Defense attorney Michael Robinson and Deputy District Attorney Steven Steward responded that they have already been having informal discussions about resolving the case before trial.
During closing arguments, Robinson asked Neel to dismiss the charges, characterizing the case as one that “doesn’t even approach the standard of probable cause.”
“The identity of the perpetrator hasn’t been established,” Robinson said. He called the charges “needless, groundless and baseless” and said it was “fundamentally wrong and downright unconstitutional, forcing (England) to prove she did nothing wrong.”
Steward argued that England admitted during testimony that she changed numbers, which is probable cause for holding her to answer.
“Whether Ms. Hodgson forced her to do it is something a jury should decide,” the prosecutor said. “… Ninety-five percent (of the issues) is appropriate for a jury to decide.”
Steward said the theft was “not the work of multiple people” and it coincided with the time England worked at the Journal.
The investigation began when Hodgson discovered a credit line for the business had a balance of $8,000 instead of the approximately $4,000 she expected. An audit by accountant Katherine Almy revealed a total of about $60,000 missing.
That number was disputed today by defense-hired Certified Public Accountant and Certified Fraud Examiner Kim McReynolds, who also testified the Journal had a “messy” accounting system with few internal controls to prevent theft.
McReynolds, who reviewed Almy’s list of accounting discrepancies, said “Some of them I agree with and some of them I don’t.”

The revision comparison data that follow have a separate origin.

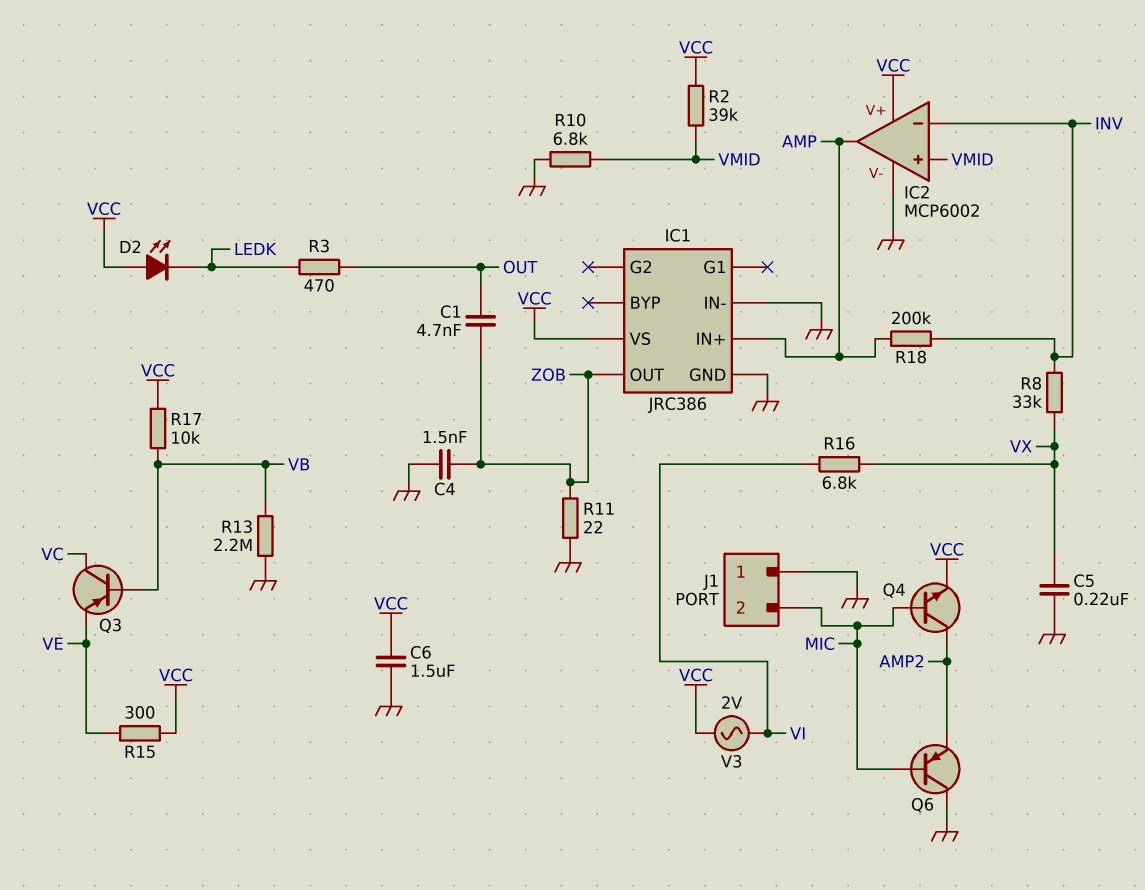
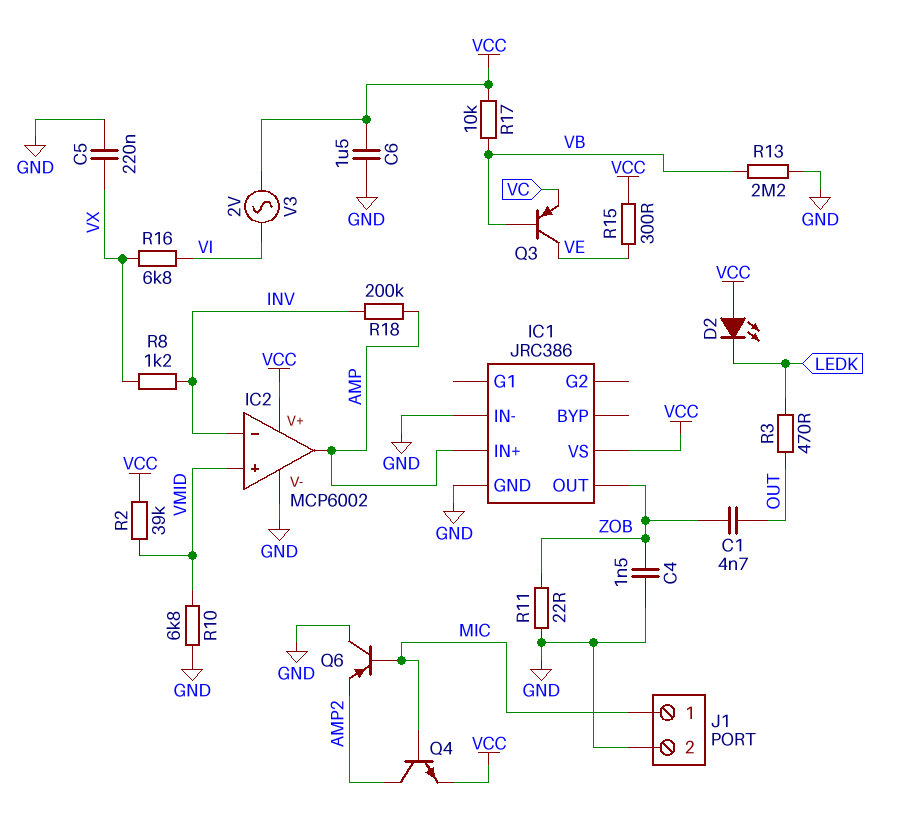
J1 pin 1: GND -> MIC
J1 pin 2: MIC -> GND
Q3: PNP (B VB, C VC, E VE) -> PNP (B VB, C VE, E VC)
R8: 33k (INV, VX) -> 1.2k (INV, VX)

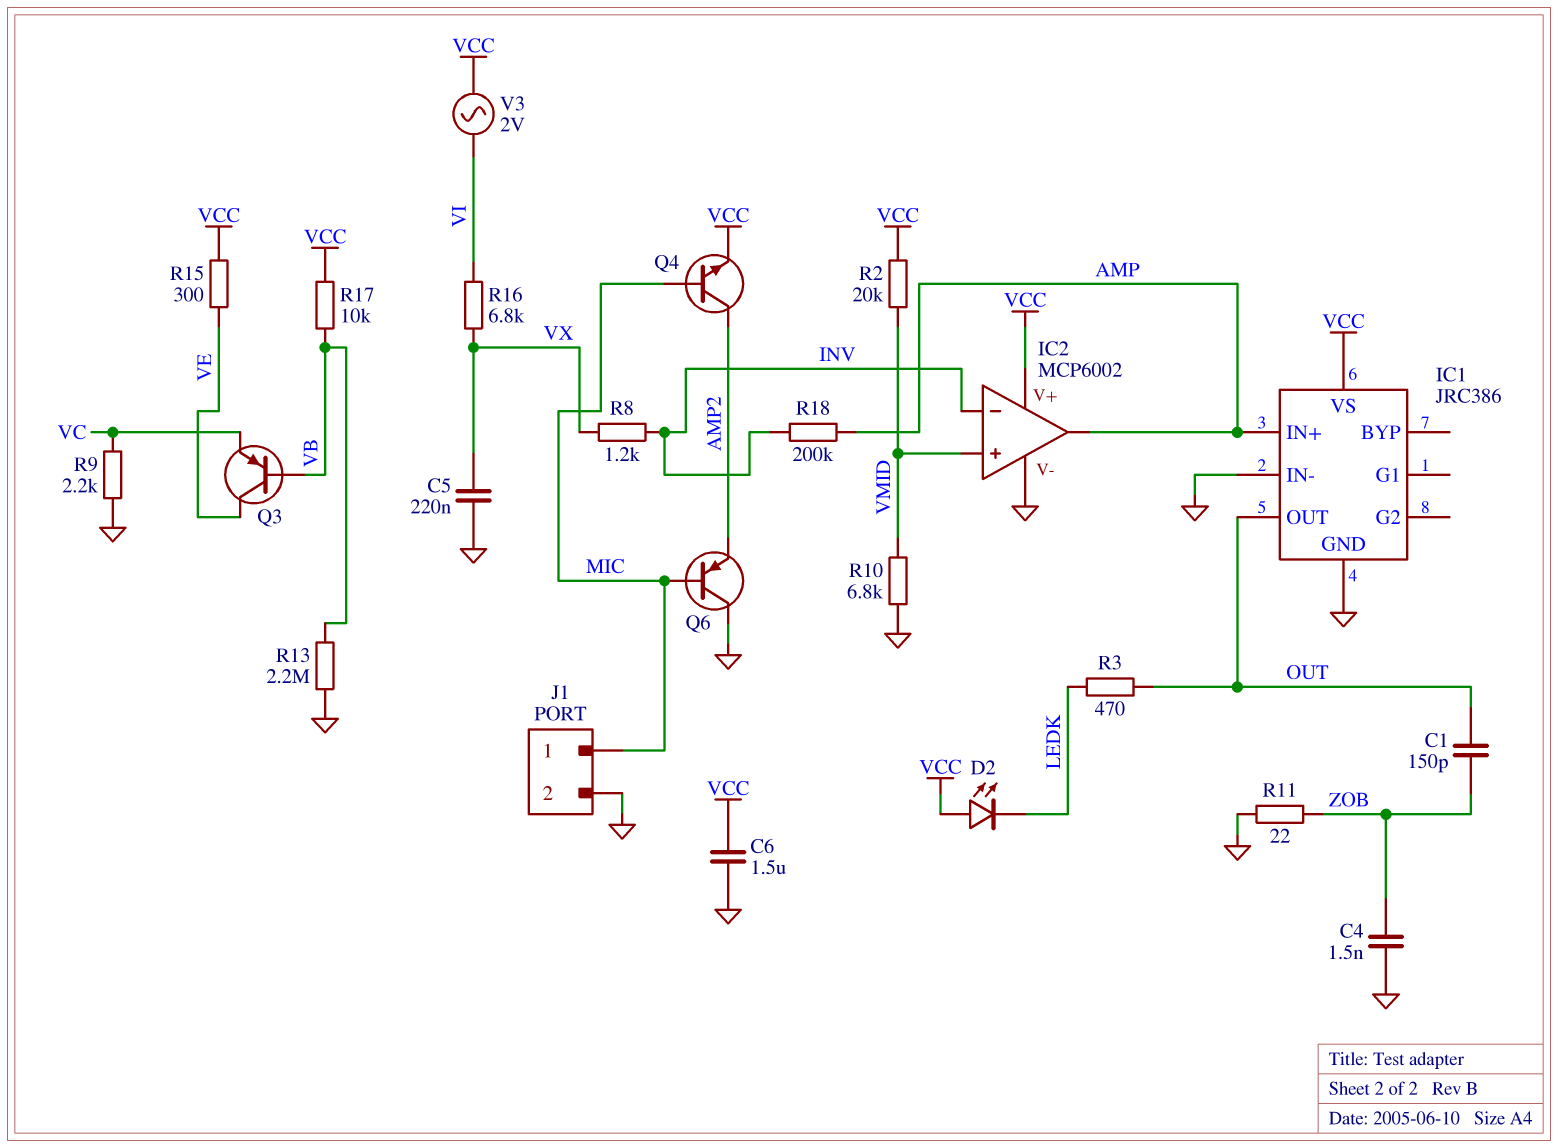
C1: 4.7nF (OUT, ZOB) -> 150pF (OUT, ZOB)
IC1 pin OUT: ZOB -> OUT
R2: 39k (VCC, VMID) -> 20k (VCC, VMID)
R9: none -> 2.2k (GND, VC)

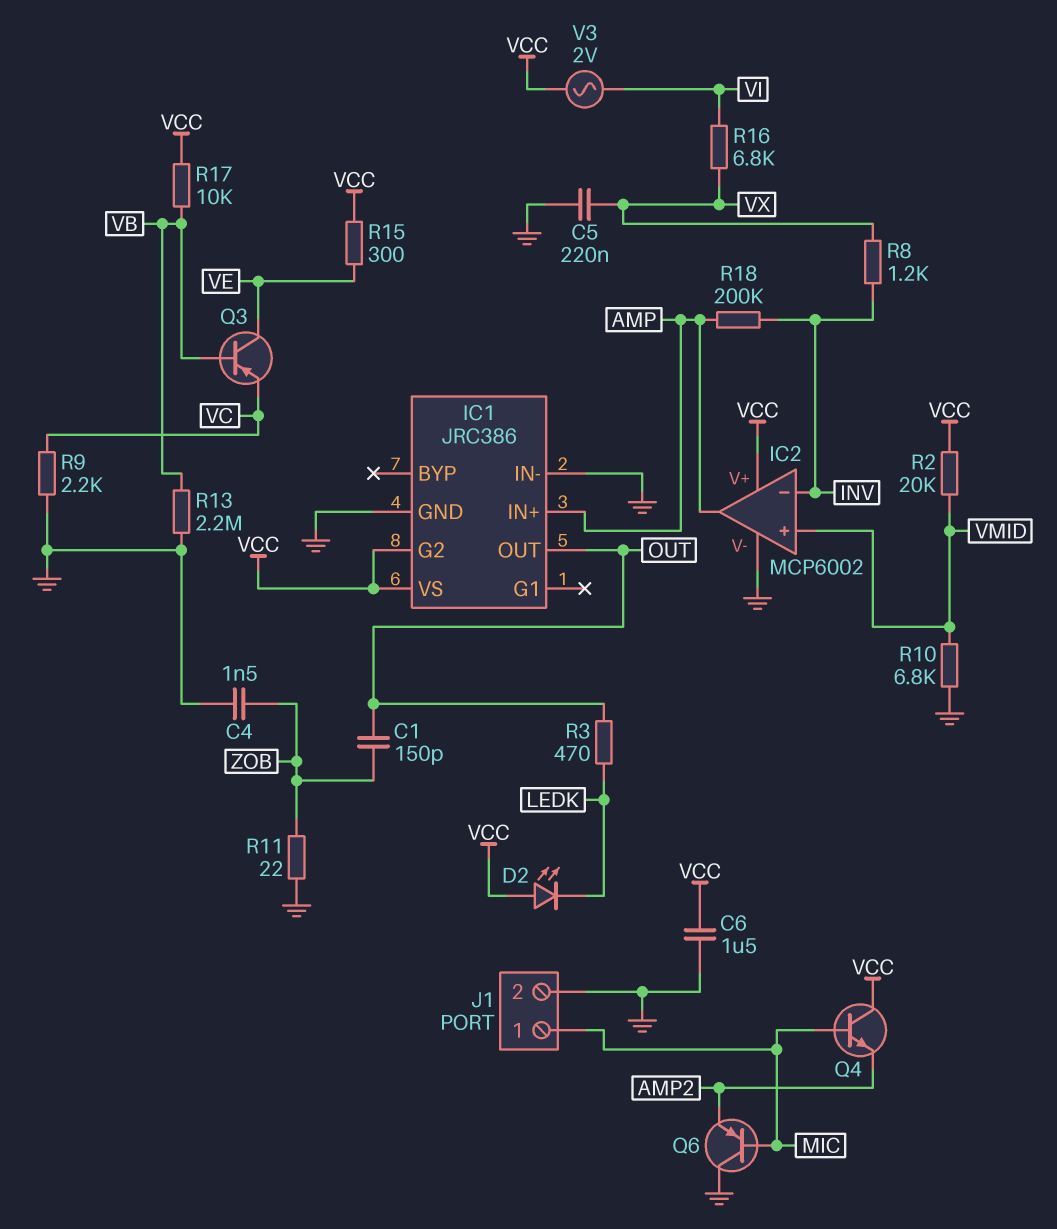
IC1 pin G2: none -> VCC
Q4: NPN (B MIC, C AMP2, E VCC) -> NPN (B MIC, C VCC, E AMP2)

For example, she found some of the money listed as missing in other accounts. Another problem, she said, was there was no petty cash account “but they were using cash.”
During Hodgson’s testimony, the publisher recalled a day when she had collected $2,000 from a long-time, non-paying customer. She gave it to England to add to the $18,000 bank deposit she was preparing to make, but the bank statement showed a deposit of just $18,000.
Robinson asked England today about handwriting on the deposit envelope indicating $2,000 had been removed. The handwriting was Hodgson’s, England said.
McReynolds said she found “really odd” Hodgson’s testimony that suspicion first arose when the credit line balance was thousands of dollars higher than thought. McReynolds reviewed transactions on the credit line and they matched with bank statements.
Asked about England changing budget numbers at Hodgson’s request, McReynolds said England told her that when she brought discrepancies to Hodgson’s attention, Hodgson would tell her “It’s no big deal. It might have been trade (with customers). Just don’t worry about it.”
McReynolds said that contrary to Hodgson’s statement that England was the only person with access to the QuickBooks software, she found five other people had used it, including Hodgson.
Steward asked McReynolds whether it concerned her that England admitted to manipulating numbers.
“To be honest,” she said, “a lot of bookkeepers are just going to do what their boss tells them do do.”
“If you were asked,” Steward said, “would you have to say no?”
As to where the missing money ended up, it wasn’t in England’s bank account at Coast Central Credit Union in Willow Creek. Eureka Police Detective Amber Cosetti testified she subpoenaed the bank statement and it showed nothing unusual.
Unless the case settles beforehand, England is expected to be arraigned on the charges on Oct. 26.
Disclaimer: Many people who work at the Outpost previously worked at the Journal at one time or another.